Reputation: 19
I have written this code for vector addition using numba.SmartArrays. I am using this numba.SmartArrays for the first time. I am not sure how to use that. This code is not working and it is throwing errors.
import numpy as np
from numba import SmartArray,cuda, jit, uint32
li1=np.uint32([1,2,3,4])
li=np.uint32([1,2,3,4])
b=SmartArray(li,where="host",copy=True)
a=SmartArray(li1,where="host",copy=True)
c=np.uint32([1,1,1,1])
print type(li)
print type(a)
@cuda.jit('void(uint32[:],uint32[:],uint32[:])',type="gpu")
def additionG(c,a,b):
idx=cuda.threadIdx.x+cuda.blockDim.x*cuda.blockIdx.x
if idx< len(a):
a[idx]=c[idx]+b[idx]
dA=cuda.to_device(a)
dB=cuda.to_device(b)
dC=cuda.to_device(c)
additionG[1, 128](c,a,b)
print a.__array__()
Errors:
<type 'numpy.ndarray'>
<class 'numba.smartarray.SmartArray'>
Traceback (most recent call last):
File "C:\Users\hp-pc\My Documents\LiClipse Workspace\cuda\blowfishgpu_smart_arrays.py", line 20, in <module>
dA=cuda.to_device(a)
File "C:\Anaconda\lib\site-packages\numba\cuda\cudadrv\devices.py", line 257, in _require_cuda_context
return fn(*args, **kws)
File "C:\Anaconda\lib\site-packages\numba\cuda\api.py", line 55, in to_device
to, new = devicearray.auto_device(obj, stream=stream, copy=copy)

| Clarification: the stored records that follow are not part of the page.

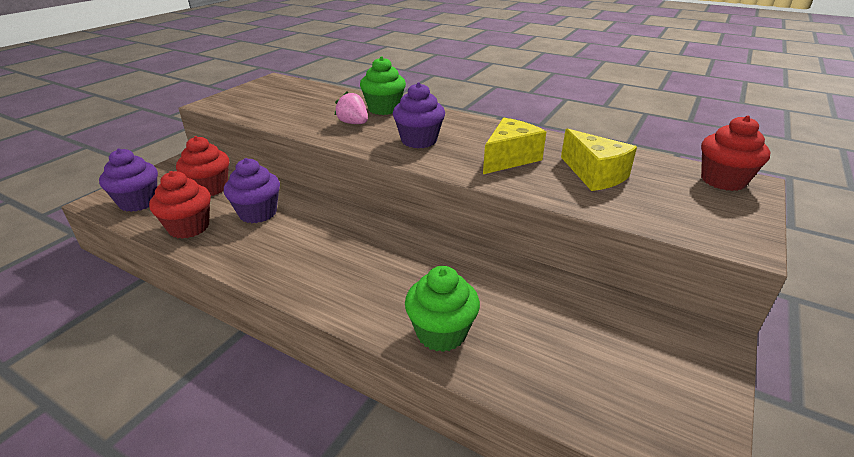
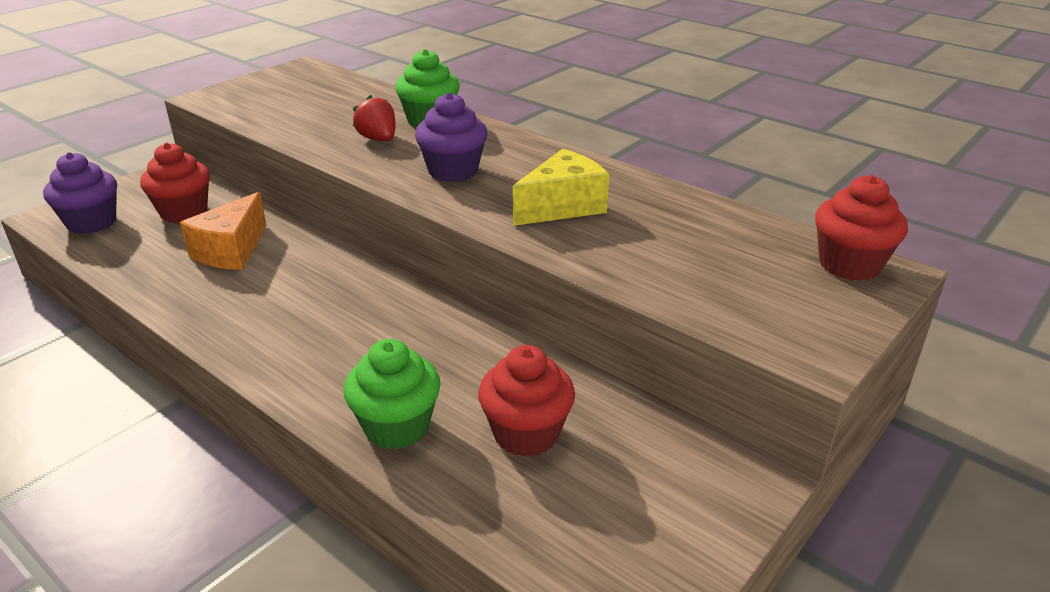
camera: 10 degrees right, 0 degrees up
(189, 227) = (141, 261): red cupcake -> red cupcake (526, 433)
(258, 213) = (231, 251): purple cupcake -> orange cheese
(353, 123) = (378, 139): pink strawberry -> red strawberry
(594, 175) = (667, 240): yellow cheese -> none

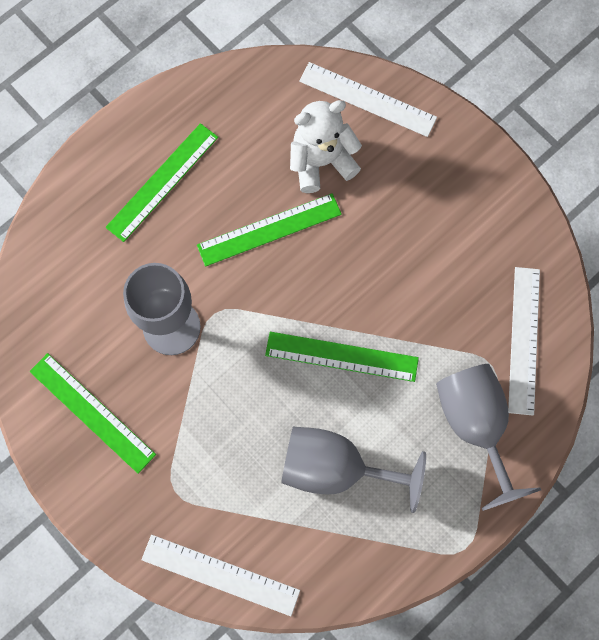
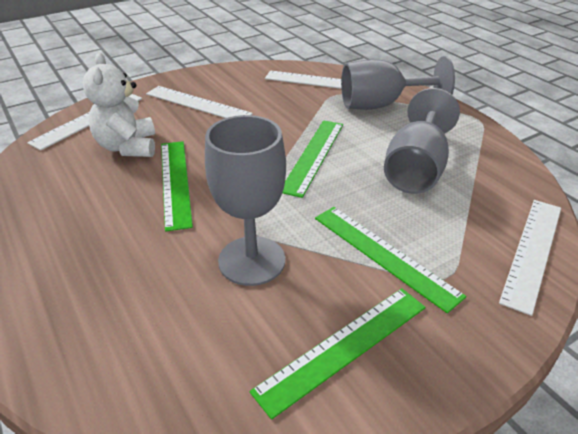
camera: 80 degrees left, 35 degrees down
(162, 182) = (75, 250): green ruler -> green ruler (384, 255)
(429, 203) = (197, 104): none -> white ruler

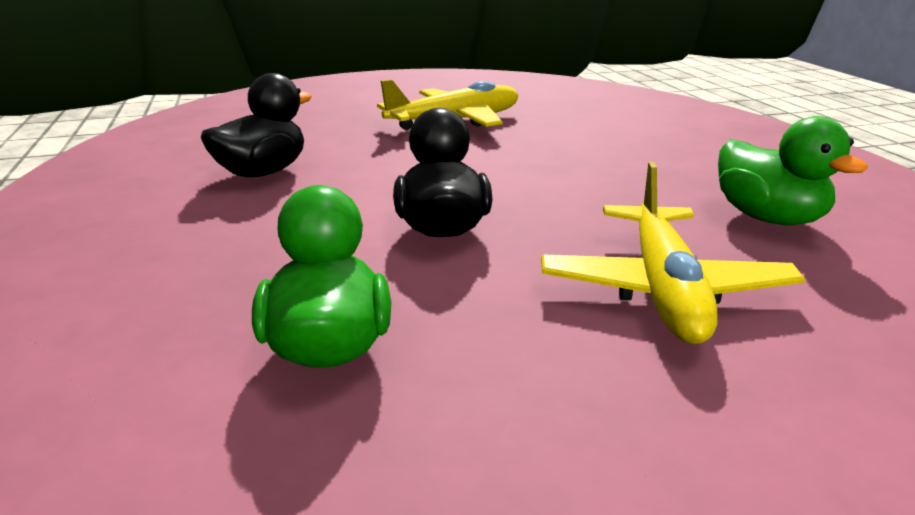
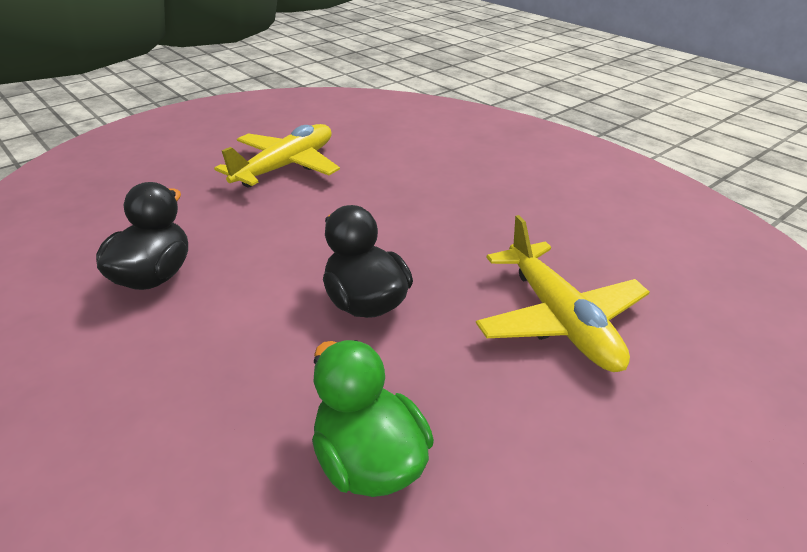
camera: 25 degrees left, 10 degrees up
(769, 218) = (582, 226): green duck -> none

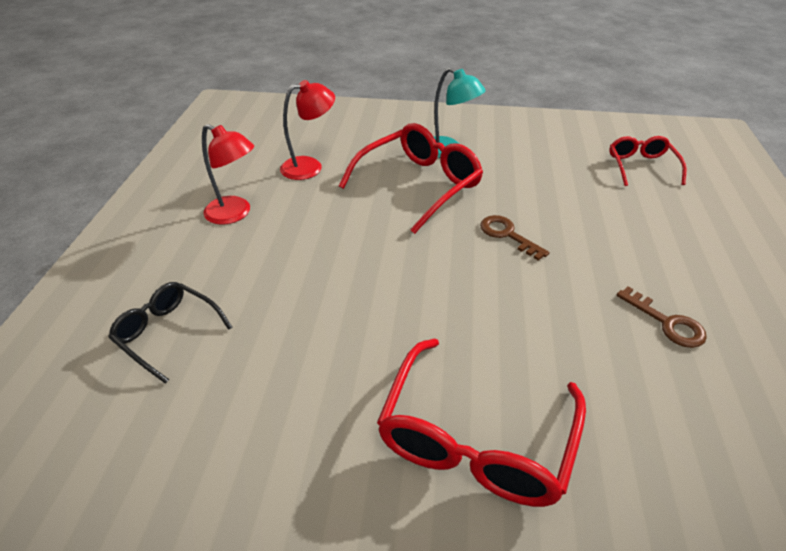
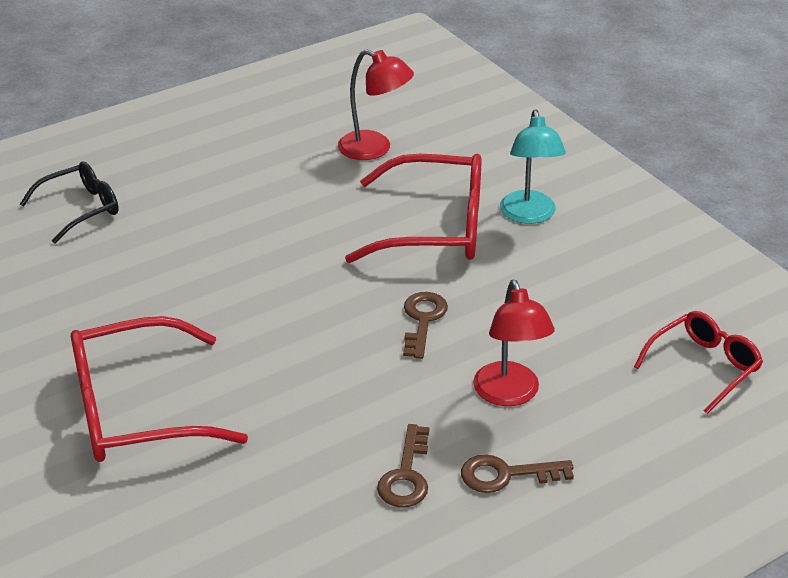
camera: 50 degrees right, 5 degrees down
(168, 333) = (80, 209): black glasses -> black glasses turned 60 degrees clockwise
(235, 214) = (250, 152): red lamp -> red lamp (510, 394)
(693, 279) = (506, 475): none -> brown key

File "C:\Anaconda\lib\site-packages\numba\cuda\cudadrv\devicearray.py", line 403, in auto_device
devobj.copy_to_device(obj, stream=stream)
File "C:\Anaconda\lib\site-packages\numba\cuda\cudadrv\devicearray.py", line 148, in copy_to_device
sz = min(_driver.host_memory_size(ary), self.alloc_size)
File "C:\Anaconda\lib\site-packages\numba\cuda\cudadrv\driver.py", line 1348, in host_memory_size
s, e = host_memory_extents(obj)
File "C:\Anaconda\lib\site-packages\numba\cuda\cudadrv\driver.py", line 1333, in host_memory_extents
return mviewbuf.memoryview_get_extents(obj)
TypeError: expected a readable buffer object
Upvotes: 0
Views: 755
Reputation: 19
Its been a while since I posted this question. Still posting the answer so that someone may find it helpful in future.
import numpy as np
from numba import SmartArray,cuda, jit, uint32,autojit
li1=np.uint32([6,7,8,9])
li=np.uint32([1,2,3,4])
a=SmartArray(li1,where='host',copy=True)
b=SmartArray(li,where="host",copy=True)
c=np.uint32([1,1,1,1])
def additionG(a,c):
idx=cuda.threadIdx.x+cuda.blockDim.x*cuda.blockIdx.x
if idx < len(c):
a[idx]=a[idx]+c[idx]
cuda.syncthreads()
bpg=1
tpb=128
dC=cuda.to_device(c)
cfunc = cuda.jit()(additionG)
cfunc[bpg, tpb](a,dC)
print a.__array__()
Upvotes: 2
Reputation: 72349
It looks to me like cuda.to_device
doesn't handle smart arrays, which would sort of make sense, because smart arrays are supposed to do away with explicit copy management.
If my reading of the documentation is correct (I have never tried SmartArray
before), you should just be able to change this
dA=cuda.to_device(a)
dB=cuda.to_device(b)
dC=cuda.to_device(c)
additionG[1, 128](c,a,b)
to just
dC=cuda.to_device(c)
additionG[1, 128](dC,a.gpu(),b.gpu())
The .gpu()
method should return a GPU resident object that the kernel can understand and access.
Upvotes: 1